Ja, es ist tatsächlich so schlimm!
Ich erachte den ungedeckten Bedarf an Kassenordinationen von Kinderärztinnen und Ärzten, als eines der dringendsten Probleme im Wiener Gesundheitssystem, das es zu lösen gilt. Es kann nicht sein, dass Eltern mit einem kranken Kind weiterhin verzweifelt nach einem Kinderarzt oder einer Kinderärztin suchen müssen, schon 2018 wurde darauf hingewiesen und auf den generellen Mangel an KinderärztInnen bereits 2017(!!).
Der Gesundheitszustand unserer Kinder verschlechtert sich. Das ist in einem Land wie Österreich eine Schande! Aber scheinbar interessiert die Gesundheit unserer Kinder die Politiker kaum. Unsere Kinder werden immer dicker. Schon 30% aller Buben und 22% der Mädchen zwischen sechs und neun Jahren in Österreich sind bereits übergewichtig oder adipös. Viele Kinder leiden psychisch. 38 % der Buben und 35 % der Mädchen im Alter von 10 bis 18 Jahren gaben bei einer Umfrage (aus 2018) an, dass sie schon einmal psychische Probleme hatten. Was ist seitdem passiert? Praktisch nichts!
Denn durch Corona leiden unsere Kinder unter dem Lockdown. Besonders für Kinder und Jugendliche hat sich das Leben drastisch verändert. Und genau sie sind es, die aktuell am meisten darunter leiden.
Es muss jetzt gehandelt werden
Die Verantwortlichen in unserem Gesundheitswesen betonen bei jeder sich bietenden Gelegenheit, dass wir in Österreich und in Wien im Besonderen ein hervorragendes Gesundheitssystem haben.
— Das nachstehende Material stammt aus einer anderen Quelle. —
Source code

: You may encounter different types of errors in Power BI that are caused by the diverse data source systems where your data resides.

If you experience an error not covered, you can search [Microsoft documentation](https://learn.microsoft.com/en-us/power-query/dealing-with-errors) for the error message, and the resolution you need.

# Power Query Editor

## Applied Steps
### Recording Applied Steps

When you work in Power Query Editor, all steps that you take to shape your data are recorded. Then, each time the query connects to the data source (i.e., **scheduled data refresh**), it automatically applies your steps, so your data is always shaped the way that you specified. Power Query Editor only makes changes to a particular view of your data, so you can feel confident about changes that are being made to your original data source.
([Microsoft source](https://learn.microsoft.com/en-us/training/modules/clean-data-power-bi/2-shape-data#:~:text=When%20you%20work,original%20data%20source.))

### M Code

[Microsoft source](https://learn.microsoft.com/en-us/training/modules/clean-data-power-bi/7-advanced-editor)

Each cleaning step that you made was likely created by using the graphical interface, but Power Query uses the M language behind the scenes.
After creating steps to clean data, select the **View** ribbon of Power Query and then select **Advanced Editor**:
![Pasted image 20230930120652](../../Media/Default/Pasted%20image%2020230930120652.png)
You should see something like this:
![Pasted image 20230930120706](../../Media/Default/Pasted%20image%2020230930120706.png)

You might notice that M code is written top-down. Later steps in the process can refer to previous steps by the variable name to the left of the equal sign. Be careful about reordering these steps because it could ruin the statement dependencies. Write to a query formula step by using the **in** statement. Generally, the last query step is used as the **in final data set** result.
Aber für jene Eltern, älteren Menschen und Kranke die eine Kassenordination suchen, da der alte Hausarzt oder Hausärztin in Pension ging, oder neu in unsere Stadt zu-gezogen sind, die bekommen einen völlig anderen Eindruck von unserem Gesundheitssystem. Die finden es nicht mehr so toll und hervorragend.
Es ist mir bewusst, dass dies ohne zusätzliche finanzielle Mittel, nicht zu stemmen ist. Aber die Regierung hat in den letzten zwei Jahren auch gezeigt, dass sie bereit war viel Steuergeld in die Hand zu nehmen, um Betriebe und Arbeitsplätze zu retten. Diese „Großzügigkeit“ könnte diese Regierung auch, dem Gesundheitssystem angedeihen lassen.
Mein Appell: Mit den Kassenzusammenlegungen wurde der Bevölkerung eine Milliarde an Einsparungspotenzial versprochen. Es ist Zeit, dass diese Einsparungen der Bevölkerung und im speziellen den PatientInnen zugutekommen. Besonders unsere Kinder verdienen ein Gesundheitssystem, das sich wirklich um sie kümmert.